— About this task —
Print the lines below word for word, from the first one through the line containing "conditions de vie", and leave the pictures out.

— The input —
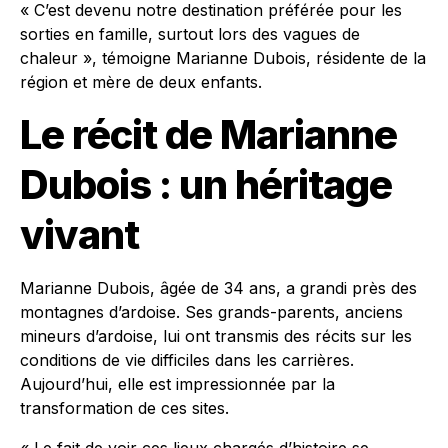
« C’est devenu notre destination préférée pour les
sorties en famille, surtout lors des vagues de
chaleur », témoigne Marianne Dubois, résidente de la
région et mère de deux enfants.
Le récit de Marianne
Dubois : un héritage
vivant
Marianne Dubois, âgée de 34 ans, a grandi près des
montagnes d’ardoise. Ses grands-parents, anciens
mineurs d’ardoise, lui ont transmis des récits sur les
conditions de vie difficiles dans les carrières.
Aujourd’hui, elle est impressionnée par la
transformation de ces sites.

— Your response —
« C’est devenu notre destination préférée pour les
sorties en famille, surtout lors des vagues de
chaleur », témoigne Marianne Dubois, résidente de la
région et mère de deux enfants.
Le récit de Marianne
Dubois : un héritage
vivant
Marianne Dubois, âgée de 34 ans, a grandi près des
montagnes d’ardoise. Ses grands-parents, anciens
mineurs d’ardoise, lui ont transmis des récits sur les
conditions de vie difficiles dans les carrières.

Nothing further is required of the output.